Disk IO Performance stats
Collecting I/O performance metrics
We started to collect quite precise disk performance stats. First week of data is here!
These stats are collected from the lowest service to the highest, a significant portion is already being monitored this meticulously.
This includes the low-end Entry20 plans and Free seedboxes, as well as the highend Dragon, SSD and Dediseedbox plans!
What really is new, is that we are collecting this data straight to our automation system to be able to provide better provisioning algorithms to choose lower utilization server. However, these stats really reveal that there’s not much need for that, only to spot overloaded servers easier. We are using the linux iostat utility to collect this data.
The week average for all servers are:
Average disk utilization % is 21.18
Average IOPS Read: 302.88
Average IOPS Write: 37.02
Average Throughput Read: 90.09MB/s
Average Throughput Write: 2.69MB/s
Average service time: 4.88msec
Disk utilization % is not disk capacity, but from performance stand point.
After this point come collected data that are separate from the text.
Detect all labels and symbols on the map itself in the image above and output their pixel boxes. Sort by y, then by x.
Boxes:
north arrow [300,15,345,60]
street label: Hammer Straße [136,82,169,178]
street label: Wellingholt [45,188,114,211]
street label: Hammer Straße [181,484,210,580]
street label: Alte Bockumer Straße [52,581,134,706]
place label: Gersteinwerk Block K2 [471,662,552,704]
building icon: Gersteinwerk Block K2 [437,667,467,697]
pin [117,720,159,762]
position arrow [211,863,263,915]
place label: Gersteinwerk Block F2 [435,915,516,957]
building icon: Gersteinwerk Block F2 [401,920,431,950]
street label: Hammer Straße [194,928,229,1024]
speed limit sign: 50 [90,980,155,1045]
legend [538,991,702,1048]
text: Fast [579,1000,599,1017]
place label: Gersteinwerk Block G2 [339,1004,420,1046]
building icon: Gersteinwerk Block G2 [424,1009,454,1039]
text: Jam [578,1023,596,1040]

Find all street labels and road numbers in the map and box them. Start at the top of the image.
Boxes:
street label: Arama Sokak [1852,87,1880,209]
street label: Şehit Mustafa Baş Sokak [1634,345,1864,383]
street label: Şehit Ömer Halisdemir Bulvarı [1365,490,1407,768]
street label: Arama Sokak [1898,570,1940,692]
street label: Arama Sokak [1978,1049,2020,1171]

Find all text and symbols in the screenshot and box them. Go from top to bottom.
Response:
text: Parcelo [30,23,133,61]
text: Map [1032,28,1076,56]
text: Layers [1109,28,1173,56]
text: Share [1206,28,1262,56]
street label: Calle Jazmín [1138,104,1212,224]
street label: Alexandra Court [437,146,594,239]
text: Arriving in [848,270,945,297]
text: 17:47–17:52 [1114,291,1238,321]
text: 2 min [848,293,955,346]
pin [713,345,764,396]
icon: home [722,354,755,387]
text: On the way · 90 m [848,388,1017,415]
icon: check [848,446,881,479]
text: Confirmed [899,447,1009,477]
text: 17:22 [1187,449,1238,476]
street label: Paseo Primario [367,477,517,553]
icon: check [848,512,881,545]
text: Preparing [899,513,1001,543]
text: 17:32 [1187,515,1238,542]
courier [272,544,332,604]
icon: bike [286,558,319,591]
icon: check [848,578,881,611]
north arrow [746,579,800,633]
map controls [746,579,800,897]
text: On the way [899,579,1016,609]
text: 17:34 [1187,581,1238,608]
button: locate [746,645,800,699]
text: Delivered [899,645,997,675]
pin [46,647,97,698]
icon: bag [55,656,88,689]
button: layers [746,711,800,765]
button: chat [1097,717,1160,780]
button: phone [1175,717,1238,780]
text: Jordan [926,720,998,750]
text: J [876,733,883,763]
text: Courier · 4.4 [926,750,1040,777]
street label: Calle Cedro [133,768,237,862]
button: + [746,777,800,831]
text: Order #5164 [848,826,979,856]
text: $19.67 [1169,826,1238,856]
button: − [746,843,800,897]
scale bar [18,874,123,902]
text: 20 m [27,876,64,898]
What do these performance stats reveal?
All of the servers are very high performing and well utilized, but also far from their maximum performance capability, leaving very nicely room for peak periods!
There really is very very little writing on these devices, this speaks for the case of SSDs which have finite write cycles.
Service time, is the latency for IO requests, 4.88msec is AMAZING, considering disk seek average is supposed to be around 7.9msec. This means all the various optimizations and caching methods are really working well! 🙂 What does this tell is that SSDs might not be as advantageous as previously assumed, their strongest point is the extremely low service times, which allows for very high IOPS figures.
Disk utilization percentage is very low, which means there is plenty of room for temporary heavy activity (archiving, chunk checksumming etc.), and this again speaks against SSDs: If magnetic drives are really performing this well, the gain from SSDs might be marginal in the big picture.
We will be monitoring these, and coding tools to better analyze the data. These are just the first averages, and we will gain a better picture in longer run as we start looking for medians, peaks, lows, categorize by server type etc.